[Recorded data]
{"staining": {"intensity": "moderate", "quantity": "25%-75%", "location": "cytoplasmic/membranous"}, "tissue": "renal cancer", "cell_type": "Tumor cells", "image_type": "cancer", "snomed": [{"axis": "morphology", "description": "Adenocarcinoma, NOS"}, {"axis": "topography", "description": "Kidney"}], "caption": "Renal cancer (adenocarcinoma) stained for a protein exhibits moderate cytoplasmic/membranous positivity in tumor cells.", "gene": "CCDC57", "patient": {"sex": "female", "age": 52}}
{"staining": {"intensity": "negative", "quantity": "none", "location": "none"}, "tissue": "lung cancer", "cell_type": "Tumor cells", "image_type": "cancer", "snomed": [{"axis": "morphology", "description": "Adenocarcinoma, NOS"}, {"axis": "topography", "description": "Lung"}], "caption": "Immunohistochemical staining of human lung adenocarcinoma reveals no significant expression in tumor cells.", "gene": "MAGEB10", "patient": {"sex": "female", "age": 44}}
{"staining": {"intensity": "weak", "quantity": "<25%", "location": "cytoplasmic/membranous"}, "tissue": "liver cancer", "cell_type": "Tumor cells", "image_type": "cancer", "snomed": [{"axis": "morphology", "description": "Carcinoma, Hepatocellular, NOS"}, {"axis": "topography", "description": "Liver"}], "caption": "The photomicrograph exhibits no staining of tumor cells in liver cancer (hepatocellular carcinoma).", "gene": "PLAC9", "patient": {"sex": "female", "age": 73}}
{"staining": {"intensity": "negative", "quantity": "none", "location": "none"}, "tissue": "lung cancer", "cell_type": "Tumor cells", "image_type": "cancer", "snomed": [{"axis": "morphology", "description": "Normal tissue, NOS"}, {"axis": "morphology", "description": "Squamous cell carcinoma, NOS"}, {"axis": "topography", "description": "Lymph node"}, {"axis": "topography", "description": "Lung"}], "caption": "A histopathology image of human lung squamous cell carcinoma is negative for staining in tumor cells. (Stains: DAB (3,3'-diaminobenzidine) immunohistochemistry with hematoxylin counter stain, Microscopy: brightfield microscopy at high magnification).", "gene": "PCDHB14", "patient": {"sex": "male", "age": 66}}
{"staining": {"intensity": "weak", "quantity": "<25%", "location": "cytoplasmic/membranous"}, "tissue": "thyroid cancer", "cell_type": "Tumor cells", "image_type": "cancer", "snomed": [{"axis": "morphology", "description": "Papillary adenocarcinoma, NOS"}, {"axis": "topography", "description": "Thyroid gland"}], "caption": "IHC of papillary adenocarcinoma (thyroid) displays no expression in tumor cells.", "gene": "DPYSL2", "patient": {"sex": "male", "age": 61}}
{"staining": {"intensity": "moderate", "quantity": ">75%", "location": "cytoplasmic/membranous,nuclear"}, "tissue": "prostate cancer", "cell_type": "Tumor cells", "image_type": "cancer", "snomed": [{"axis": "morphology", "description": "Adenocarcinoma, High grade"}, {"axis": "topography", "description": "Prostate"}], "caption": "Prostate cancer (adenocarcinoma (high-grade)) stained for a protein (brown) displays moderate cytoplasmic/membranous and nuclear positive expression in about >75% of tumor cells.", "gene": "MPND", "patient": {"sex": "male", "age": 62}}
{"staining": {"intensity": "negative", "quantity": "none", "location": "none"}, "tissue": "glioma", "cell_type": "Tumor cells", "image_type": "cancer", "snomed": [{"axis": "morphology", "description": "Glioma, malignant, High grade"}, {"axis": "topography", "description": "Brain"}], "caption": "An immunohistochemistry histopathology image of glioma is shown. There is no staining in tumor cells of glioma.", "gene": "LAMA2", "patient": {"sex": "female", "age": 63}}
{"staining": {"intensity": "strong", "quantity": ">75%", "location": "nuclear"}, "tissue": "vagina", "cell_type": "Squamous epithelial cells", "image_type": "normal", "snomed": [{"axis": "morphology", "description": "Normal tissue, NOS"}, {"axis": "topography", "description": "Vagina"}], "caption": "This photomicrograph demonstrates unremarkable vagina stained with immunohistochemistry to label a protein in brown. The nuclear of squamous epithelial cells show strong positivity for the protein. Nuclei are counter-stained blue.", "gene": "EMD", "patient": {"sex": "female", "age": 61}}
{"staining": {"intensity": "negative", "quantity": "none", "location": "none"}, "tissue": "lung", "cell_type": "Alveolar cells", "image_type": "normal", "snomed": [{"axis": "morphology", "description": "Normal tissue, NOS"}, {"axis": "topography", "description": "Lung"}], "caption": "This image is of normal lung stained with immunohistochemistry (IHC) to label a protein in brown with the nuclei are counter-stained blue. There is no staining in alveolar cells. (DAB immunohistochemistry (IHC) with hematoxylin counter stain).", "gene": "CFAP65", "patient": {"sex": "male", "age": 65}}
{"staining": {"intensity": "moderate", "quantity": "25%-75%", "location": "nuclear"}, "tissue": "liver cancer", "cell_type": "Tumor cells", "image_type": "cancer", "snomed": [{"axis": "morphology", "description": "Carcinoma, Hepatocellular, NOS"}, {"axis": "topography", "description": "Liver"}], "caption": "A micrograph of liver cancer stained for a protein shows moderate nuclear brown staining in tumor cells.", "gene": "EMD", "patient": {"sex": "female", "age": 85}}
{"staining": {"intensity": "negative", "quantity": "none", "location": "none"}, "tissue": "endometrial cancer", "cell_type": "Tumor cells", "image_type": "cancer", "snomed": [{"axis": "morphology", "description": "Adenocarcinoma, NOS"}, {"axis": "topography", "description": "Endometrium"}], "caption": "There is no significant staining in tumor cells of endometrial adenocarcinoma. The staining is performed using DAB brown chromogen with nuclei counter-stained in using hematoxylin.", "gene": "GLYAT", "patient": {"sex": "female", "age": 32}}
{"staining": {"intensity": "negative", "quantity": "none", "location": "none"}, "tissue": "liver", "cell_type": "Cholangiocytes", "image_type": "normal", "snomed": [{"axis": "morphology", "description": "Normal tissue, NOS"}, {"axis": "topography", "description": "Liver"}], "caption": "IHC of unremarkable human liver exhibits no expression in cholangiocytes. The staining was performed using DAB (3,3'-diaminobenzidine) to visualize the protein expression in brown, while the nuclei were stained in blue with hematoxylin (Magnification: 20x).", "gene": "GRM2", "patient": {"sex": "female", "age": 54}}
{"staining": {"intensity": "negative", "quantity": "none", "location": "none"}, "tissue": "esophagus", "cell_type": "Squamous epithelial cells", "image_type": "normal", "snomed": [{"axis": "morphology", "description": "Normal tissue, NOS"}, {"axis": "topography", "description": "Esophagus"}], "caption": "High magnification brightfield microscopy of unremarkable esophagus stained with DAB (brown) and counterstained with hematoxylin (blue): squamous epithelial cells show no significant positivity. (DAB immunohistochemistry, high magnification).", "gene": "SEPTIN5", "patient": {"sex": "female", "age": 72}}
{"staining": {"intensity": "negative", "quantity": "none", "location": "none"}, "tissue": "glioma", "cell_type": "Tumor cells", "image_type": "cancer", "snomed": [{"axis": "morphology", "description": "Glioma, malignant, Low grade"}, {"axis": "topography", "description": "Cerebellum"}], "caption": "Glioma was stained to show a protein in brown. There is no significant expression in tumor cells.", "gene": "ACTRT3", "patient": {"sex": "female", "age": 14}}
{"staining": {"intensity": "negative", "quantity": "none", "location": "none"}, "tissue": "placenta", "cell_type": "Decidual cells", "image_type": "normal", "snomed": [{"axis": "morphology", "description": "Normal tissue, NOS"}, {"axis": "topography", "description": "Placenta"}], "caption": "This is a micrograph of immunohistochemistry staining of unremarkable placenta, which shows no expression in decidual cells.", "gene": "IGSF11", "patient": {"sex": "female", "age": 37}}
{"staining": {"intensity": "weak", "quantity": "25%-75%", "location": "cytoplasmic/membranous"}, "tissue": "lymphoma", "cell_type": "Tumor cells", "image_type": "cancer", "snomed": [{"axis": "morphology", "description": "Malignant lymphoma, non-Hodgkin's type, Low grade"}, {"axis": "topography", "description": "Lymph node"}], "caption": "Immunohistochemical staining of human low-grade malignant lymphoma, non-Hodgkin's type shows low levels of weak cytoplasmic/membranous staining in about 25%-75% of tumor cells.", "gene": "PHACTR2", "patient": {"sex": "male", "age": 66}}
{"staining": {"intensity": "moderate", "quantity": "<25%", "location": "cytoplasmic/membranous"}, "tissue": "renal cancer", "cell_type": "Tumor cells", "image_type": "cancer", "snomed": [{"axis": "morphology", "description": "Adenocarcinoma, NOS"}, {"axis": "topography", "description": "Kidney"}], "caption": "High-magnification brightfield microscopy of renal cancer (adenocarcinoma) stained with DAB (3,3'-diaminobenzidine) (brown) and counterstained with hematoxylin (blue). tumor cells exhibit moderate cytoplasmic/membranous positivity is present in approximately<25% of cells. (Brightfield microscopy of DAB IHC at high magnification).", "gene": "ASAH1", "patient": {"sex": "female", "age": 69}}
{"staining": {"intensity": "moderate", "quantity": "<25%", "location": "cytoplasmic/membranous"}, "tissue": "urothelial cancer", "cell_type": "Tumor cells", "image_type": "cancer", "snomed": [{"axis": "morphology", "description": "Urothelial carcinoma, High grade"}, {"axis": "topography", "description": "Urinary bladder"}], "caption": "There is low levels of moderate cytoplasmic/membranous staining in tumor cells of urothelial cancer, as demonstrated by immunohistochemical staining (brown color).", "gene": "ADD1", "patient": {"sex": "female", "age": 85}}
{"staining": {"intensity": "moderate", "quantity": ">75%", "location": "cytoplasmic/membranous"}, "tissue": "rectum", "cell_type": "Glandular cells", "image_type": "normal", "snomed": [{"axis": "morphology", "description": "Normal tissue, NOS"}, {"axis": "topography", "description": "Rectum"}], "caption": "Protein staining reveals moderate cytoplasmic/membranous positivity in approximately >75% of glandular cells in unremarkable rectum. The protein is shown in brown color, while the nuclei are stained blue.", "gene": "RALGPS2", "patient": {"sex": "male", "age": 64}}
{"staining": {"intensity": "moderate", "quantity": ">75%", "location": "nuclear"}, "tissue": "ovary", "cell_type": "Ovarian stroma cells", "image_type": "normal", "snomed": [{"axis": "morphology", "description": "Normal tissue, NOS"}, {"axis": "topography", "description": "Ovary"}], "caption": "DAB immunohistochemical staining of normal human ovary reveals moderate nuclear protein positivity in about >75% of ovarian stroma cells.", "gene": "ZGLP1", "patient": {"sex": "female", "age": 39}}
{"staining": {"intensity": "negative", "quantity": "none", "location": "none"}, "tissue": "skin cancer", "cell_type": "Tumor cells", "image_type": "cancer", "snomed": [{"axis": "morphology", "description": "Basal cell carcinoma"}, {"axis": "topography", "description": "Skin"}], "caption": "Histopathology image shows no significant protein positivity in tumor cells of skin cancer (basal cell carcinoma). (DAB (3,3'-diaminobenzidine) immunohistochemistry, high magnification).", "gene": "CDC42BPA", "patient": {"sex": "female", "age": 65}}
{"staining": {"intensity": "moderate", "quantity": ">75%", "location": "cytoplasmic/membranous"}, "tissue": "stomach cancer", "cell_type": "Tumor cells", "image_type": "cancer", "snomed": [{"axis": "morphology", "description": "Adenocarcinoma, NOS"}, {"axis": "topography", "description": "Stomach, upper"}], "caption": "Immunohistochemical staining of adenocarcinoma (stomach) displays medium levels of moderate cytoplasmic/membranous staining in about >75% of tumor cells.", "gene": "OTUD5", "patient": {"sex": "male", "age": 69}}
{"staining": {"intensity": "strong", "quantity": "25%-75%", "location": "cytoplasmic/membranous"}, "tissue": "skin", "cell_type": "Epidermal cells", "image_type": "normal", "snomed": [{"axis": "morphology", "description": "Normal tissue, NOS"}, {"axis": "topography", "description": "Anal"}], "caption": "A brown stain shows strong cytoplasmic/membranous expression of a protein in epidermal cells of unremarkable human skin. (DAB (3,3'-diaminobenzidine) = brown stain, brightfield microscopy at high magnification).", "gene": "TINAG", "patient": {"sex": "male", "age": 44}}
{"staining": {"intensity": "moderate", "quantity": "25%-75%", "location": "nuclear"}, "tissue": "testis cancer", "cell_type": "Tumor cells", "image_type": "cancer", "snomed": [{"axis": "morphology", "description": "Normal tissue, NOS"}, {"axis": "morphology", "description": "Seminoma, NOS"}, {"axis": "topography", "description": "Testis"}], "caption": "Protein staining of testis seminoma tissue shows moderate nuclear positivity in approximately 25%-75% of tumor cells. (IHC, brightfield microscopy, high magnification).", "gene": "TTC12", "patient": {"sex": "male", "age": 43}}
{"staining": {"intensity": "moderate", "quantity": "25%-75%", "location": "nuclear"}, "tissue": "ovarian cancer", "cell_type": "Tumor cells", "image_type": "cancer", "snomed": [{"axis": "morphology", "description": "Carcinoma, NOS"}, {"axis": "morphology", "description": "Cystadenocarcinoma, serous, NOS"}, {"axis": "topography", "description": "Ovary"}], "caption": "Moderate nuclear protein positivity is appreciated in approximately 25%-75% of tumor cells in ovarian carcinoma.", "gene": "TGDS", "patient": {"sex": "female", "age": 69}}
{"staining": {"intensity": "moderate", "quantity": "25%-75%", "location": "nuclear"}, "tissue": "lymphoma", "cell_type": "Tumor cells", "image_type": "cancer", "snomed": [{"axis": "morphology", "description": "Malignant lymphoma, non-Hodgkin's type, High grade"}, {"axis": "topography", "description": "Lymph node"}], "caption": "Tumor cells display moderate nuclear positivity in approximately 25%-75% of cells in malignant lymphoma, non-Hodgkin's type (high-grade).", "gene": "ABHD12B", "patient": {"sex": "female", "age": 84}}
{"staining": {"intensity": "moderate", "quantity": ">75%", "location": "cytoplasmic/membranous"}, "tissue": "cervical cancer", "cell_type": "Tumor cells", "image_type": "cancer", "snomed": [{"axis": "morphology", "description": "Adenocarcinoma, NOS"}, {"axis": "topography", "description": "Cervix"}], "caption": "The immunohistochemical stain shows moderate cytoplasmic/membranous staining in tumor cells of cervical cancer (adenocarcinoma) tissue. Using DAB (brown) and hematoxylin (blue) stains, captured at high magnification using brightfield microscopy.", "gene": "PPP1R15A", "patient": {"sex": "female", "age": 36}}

## [Directions]
Transcribe the lines from the first line of the records through the line that contains "photomicrograph exhibits no", both included, and add nothing else.

## [Answer box]
{"staining": {"intensity": "moderate", "quantity": "25%-75%", "location": "cytoplasmic/membranous"}, "tissue": "renal cancer", "cell_type": "Tumor cells", "image_type": "cancer", "snomed": [{"axis": "morphology", "description": "Adenocarcinoma, NOS"}, {"axis": "topography", "description": "Kidney"}], "caption": "Renal cancer (adenocarcinoma) stained for a protein exhibits moderate cytoplasmic/membranous positivity in tumor cells.", "gene": "CCDC57", "patient": {"sex": "female", "age": 52}}
{"staining": {"intensity": "negative", "quantity": "none", "location": "none"}, "tissue": "lung cancer", "cell_type": "Tumor cells", "image_type": "cancer", "snomed": [{"axis": "morphology", "description": "Adenocarcinoma, NOS"}, {"axis": "topography", "description": "Lung"}], "caption": "Immunohistochemical staining of human lung adenocarcinoma reveals no significant expression in tumor cells.", "gene": "MAGEB10", "patient": {"sex": "female", "age": 44}}
{"staining": {"intensity": "weak", "quantity": "<25%", "location": "cytoplasmic/membranous"}, "tissue": "liver cancer", "cell_type": "Tumor cells", "image_type": "cancer", "snomed": [{"axis": "morphology", "description": "Carcinoma, Hepatocellular, NOS"}, {"axis": "topography", "description": "Liver"}], "caption": "The photomicrograph exhibits no staining of tumor cells in liver cancer (hepatocellular carcinoma).", "gene": "PLAC9", "patient": {"sex": "female", "age": 73}}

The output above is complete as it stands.